=== Raw data ===

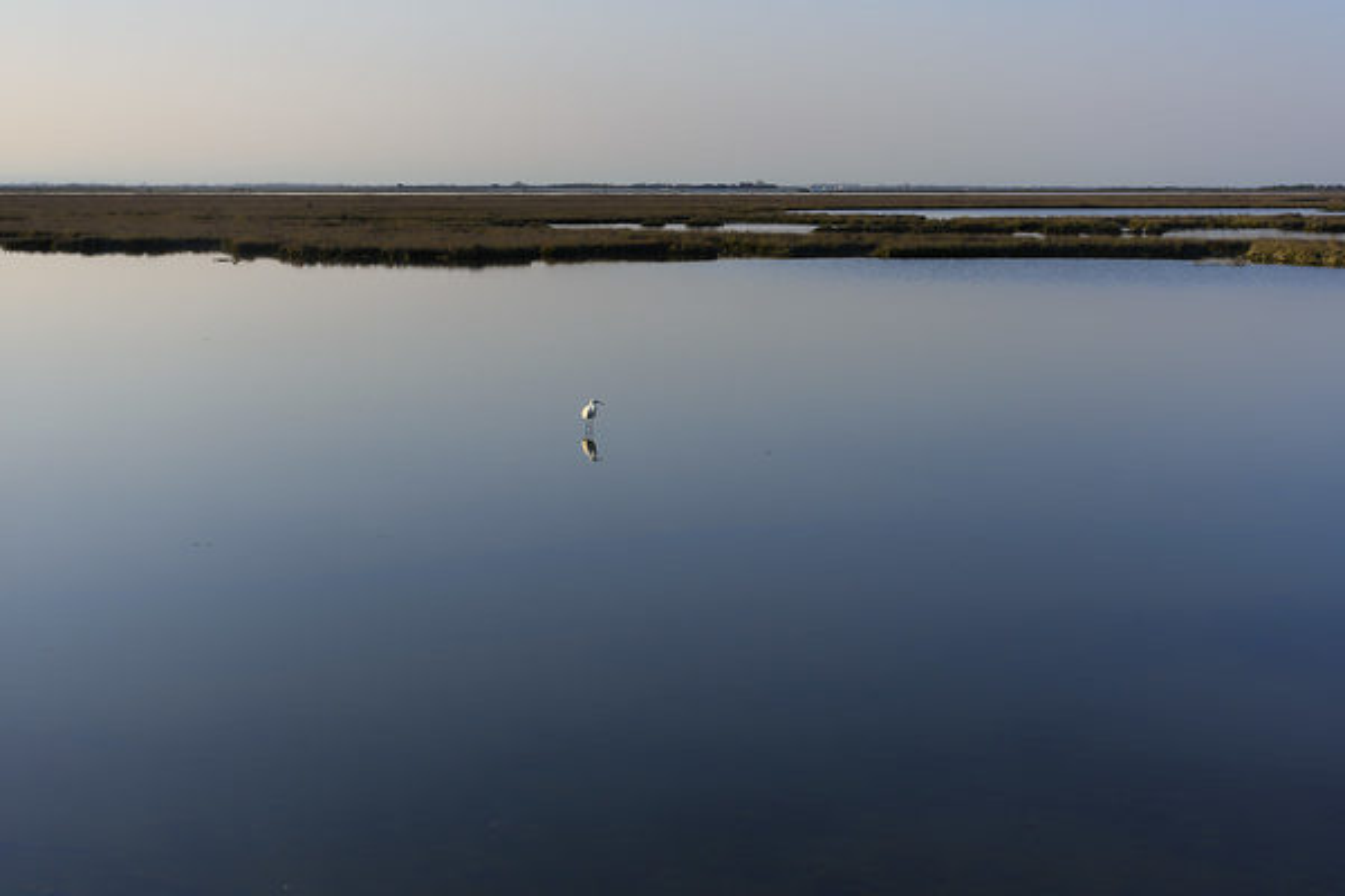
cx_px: 672
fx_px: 1961
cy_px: 448
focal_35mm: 52
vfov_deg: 25.8
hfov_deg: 37.9
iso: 100
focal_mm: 35
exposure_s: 1/500
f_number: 6.3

===

__Exercise instructions__:
The response must match the listing exactly, except that pictures are removed.

__Exercise answer__:
cx_px: 672
fx_px: 1961
cy_px: 448
focal_35mm: 52
vfov_deg: 25.8
hfov_deg: 37.9
iso: 100
focal_mm: 35
exposure_s: 1/500
f_number: 6.3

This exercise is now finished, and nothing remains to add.